Exercise instructions → When you return the data, keep each character exactly as it appears.

** Entries provided follows **

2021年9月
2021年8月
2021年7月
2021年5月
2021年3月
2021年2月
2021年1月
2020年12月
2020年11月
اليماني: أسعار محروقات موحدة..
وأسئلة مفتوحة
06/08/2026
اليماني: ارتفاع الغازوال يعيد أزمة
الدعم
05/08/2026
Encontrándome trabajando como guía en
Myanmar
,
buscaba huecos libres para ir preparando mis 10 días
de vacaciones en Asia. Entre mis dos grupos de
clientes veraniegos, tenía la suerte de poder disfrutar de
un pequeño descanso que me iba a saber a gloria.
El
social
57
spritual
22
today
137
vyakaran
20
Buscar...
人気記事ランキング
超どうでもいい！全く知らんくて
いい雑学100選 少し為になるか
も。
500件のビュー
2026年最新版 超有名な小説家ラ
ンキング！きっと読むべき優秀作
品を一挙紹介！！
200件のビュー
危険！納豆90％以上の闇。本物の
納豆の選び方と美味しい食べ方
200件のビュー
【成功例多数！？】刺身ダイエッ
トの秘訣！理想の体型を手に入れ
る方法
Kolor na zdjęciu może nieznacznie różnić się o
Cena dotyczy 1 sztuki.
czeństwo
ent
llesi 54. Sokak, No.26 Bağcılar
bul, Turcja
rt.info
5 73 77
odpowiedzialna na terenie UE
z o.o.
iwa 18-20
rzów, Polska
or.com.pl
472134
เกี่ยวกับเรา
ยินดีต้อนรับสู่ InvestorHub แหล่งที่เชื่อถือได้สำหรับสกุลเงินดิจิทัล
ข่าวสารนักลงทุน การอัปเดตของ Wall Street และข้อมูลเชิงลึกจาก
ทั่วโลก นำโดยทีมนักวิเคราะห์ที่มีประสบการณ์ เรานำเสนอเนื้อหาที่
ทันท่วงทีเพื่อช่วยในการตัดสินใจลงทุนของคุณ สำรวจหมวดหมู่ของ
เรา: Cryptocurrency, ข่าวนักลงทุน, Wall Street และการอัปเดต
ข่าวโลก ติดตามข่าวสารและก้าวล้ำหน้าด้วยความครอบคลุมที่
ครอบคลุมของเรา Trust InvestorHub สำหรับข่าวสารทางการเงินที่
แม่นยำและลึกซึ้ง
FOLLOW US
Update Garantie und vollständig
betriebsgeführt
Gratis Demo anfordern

** End of Entries provided **

Finished task →
2021年9月
2021年8月
2021年7月
2021年5月
2021年3月
2021年2月
2021年1月
2020年12月
2020年11月
اليماني: أسعار محروقات موحدة..
وأسئلة مفتوحة
06/08/2026
اليماني: ارتفاع الغازوال يعيد أزمة
الدعم
05/08/2026
Encontrándome trabajando como guía en
Myanmar
,
buscaba huecos libres para ir preparando mis 10 días
de vacaciones en Asia. Entre mis dos grupos de
clientes veraniegos, tenía la suerte de poder disfrutar de
un pequeño descanso que me iba a saber a gloria.
El
social
57
spritual
22
today
137
vyakaran
20
Buscar...
人気記事ランキング
超どうでもいい！全く知らんくて
いい雑学100選 少し為になるか
も。
500件のビュー
2026年最新版 超有名な小説家ラ
ンキング！きっと読むべき優秀作
品を一挙紹介！！
200件のビュー
危険！納豆90％以上の闇。本物の
納豆の選び方と美味しい食べ方
200件のビュー
【成功例多数！？】刺身ダイエッ
トの秘訣！理想の体型を手に入れ
る方法
Kolor na zdjęciu może nieznacznie różnić się o
Cena dotyczy 1 sztuki.
czeństwo
ent
llesi 54. Sokak, No.26 Bağcılar
bul, Turcja
rt.info
5 73 77
odpowiedzialna na terenie UE
z o.o.
iwa 18-20
rzów, Polska
or.com.pl
472134
เกี่ยวกับเรา
ยินดีต้อนรับสู่ InvestorHub แหล่งที่เชื่อถือได้สำหรับสกุลเงินดิจิทัล
ข่าวสารนักลงทุน การอัปเดตของ Wall Street และข้อมูลเชิงลึกจาก
ทั่วโลก นำโดยทีมนักวิเคราะห์ที่มีประสบการณ์ เรานำเสนอเนื้อหาที่
ทันท่วงทีเพื่อช่วยในการตัดสินใจลงทุนของคุณ สำรวจหมวดหมู่ของ
เรา: Cryptocurrency, ข่าวนักลงทุน, Wall Street และการอัปเดต
ข่าวโลก ติดตามข่าวสารและก้าวล้ำหน้าด้วยความครอบคลุมที่
ครอบคลุมของเรา Trust InvestorHub สำหรับข่าวสารทางการเงินที่
แม่นยำและลึกซึ้ง
FOLLOW US
Update Garantie und vollständig
betriebsgeführt
Gratis Demo anfordern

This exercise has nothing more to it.